Libyen 2008 / 2009
vom 20. Dezember 2008 bis 4. Januar 2009

Endlich nach 10 Jahren wieder nach Libyen. Dorthin, wo alles begann. Eigentlich brauchten nur irgendwelche Studierten in Leipzig irgendwelche Bücher, die irgendwo in Benghasi liegen sollen. Aber man kann im Leben nicht immer nur theoretisieren, man muß auch ab und zu versuchen, praktisch zu denken. Das hilft! Gerade für Wissenschaftler ist der Praxisbezug wichtig, denn diese Herrschaften neigen bekanntlich dazu, gerne mal jeglichen Bezug zur Realität zu verlieren.

 

 

"Da machen wir doch gleich mal eine Hochzeitsreise daraus", so lautete der Beschluß. Die war eigentlich für 2007 geplant, aber bei den ganzen wirren Aktionen, die in der zweiten Hälfte des Jahres abliefen, blieb zu sowas keine Zeit mehr. Während Almut sich ein halbes Jahr auf einer vor der libanesischen Küste eingesetzten Fregatte der Bundesbräuteschule verlustierte, lief ich mehrmals gegen die amerikanische Grenze an - und prallte daran wiederholt ab als wäre es eine riesige Gummiwand. Daraufhin zog ich nach Norwegen, bis ich von Kanada ein Arbeitsangebot erhielt. Da gab es kein langes Überlegen. Jedes Dreckskaff in Amerika ist besser als Europa. Ich sagte sofort zu, unterschrieb und zahlte alle Gebühren. Und nun, da die kanadischen Papiere sich aufgrund dieser Grenzzwischenfälle etwas verzögert hatten, hatte ich ein wenig Zeit für ein Alternativprogramm. Da kam Libyen mir gerade recht.

Ich buchte als erstes die Fähre. Man will ja nicht warten, bis allen Barabern in Europa einfällt, daß sie Weihnachten zuhause verbringen müssen, was die Fährpreise in die Höhe treibt. Und da man in Europa kein Geld verdienen kann, muß man sich zwangsläufig aufs Sparen verlegen. Darüberhinaus bringt man sich mit einer frühzeitigen Buchung selbst in Zugzwang. Ich neige von Natur aus dazu, Sachen schleifen zu lassen. Schwach anfangen, aber dafür stark nachlassen. Das kann ich immer noch sehr gut.

*Gespeichertes Material:*
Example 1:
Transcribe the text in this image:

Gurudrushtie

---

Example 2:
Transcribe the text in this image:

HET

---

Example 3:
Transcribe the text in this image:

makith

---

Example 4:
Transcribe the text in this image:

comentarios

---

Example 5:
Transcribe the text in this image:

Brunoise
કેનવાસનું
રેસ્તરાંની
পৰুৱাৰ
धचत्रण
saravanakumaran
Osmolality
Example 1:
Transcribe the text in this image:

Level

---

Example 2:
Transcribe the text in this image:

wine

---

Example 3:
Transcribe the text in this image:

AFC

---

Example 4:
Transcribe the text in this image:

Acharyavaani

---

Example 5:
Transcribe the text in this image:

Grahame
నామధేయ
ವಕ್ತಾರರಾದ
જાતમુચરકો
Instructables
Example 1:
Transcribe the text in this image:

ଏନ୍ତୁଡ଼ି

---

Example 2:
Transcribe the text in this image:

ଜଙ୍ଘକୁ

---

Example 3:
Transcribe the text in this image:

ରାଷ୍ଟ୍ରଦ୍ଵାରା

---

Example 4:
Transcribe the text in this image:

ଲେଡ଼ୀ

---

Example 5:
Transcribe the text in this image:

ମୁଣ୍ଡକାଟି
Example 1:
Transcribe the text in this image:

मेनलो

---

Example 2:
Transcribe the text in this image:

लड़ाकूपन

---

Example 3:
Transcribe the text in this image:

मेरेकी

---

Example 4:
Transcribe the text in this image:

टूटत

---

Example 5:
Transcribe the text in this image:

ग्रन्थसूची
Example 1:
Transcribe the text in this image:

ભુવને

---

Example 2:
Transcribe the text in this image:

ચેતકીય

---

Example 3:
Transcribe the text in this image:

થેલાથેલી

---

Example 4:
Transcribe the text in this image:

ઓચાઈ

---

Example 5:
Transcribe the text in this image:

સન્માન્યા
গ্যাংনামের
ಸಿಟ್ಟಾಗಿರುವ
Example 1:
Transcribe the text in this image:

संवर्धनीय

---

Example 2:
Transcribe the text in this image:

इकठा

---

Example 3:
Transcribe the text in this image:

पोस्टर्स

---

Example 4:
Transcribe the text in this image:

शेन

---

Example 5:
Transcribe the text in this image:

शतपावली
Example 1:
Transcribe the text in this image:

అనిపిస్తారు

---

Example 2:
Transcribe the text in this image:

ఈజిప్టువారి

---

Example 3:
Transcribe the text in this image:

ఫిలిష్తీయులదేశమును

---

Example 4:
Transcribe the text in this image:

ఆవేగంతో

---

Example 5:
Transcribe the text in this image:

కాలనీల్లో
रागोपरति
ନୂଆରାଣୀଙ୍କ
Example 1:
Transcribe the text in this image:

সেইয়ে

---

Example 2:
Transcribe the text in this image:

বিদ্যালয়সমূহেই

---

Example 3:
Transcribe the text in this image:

*Kurzauftrag:*
Beantworte diese Fragen zum Reisebericht über Libyen:
(a) In welchem Zeitraum fand die Reise statt?
(b) Für welches Jahr war die Hochzeitsreise ursprünglich geplant?
(c) Was wurde als Erstes gebucht?
Das Material spielt hierfür keine Rolle.

*Lösung:*
(a) Vom 20. Dezember 2008 bis 4. Januar 2009.
(b) Für 2007.
(c) Die Fähre.